**Instructions to follow:**
Retype the data exactly, leaving nothing out.

**Dataset entries:**

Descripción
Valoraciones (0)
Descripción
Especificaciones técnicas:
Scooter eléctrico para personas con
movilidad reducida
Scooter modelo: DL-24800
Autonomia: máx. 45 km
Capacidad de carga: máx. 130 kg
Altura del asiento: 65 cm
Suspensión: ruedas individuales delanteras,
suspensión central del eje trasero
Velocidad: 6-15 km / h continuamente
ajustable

**Task solution:**
Descripción
Valoraciones (0)
Descripción
Especificaciones técnicas:
Scooter eléctrico para personas con
movilidad reducida
Scooter modelo: DL-24800
Autonomia: máx. 45 km
Capacidad de carga: máx. 130 kg
Altura del asiento: 65 cm
Suspensión: ruedas individuales delanteras,
suspensión central del eje trasero
Velocidad: 6-15 km / h continuamente
ajustable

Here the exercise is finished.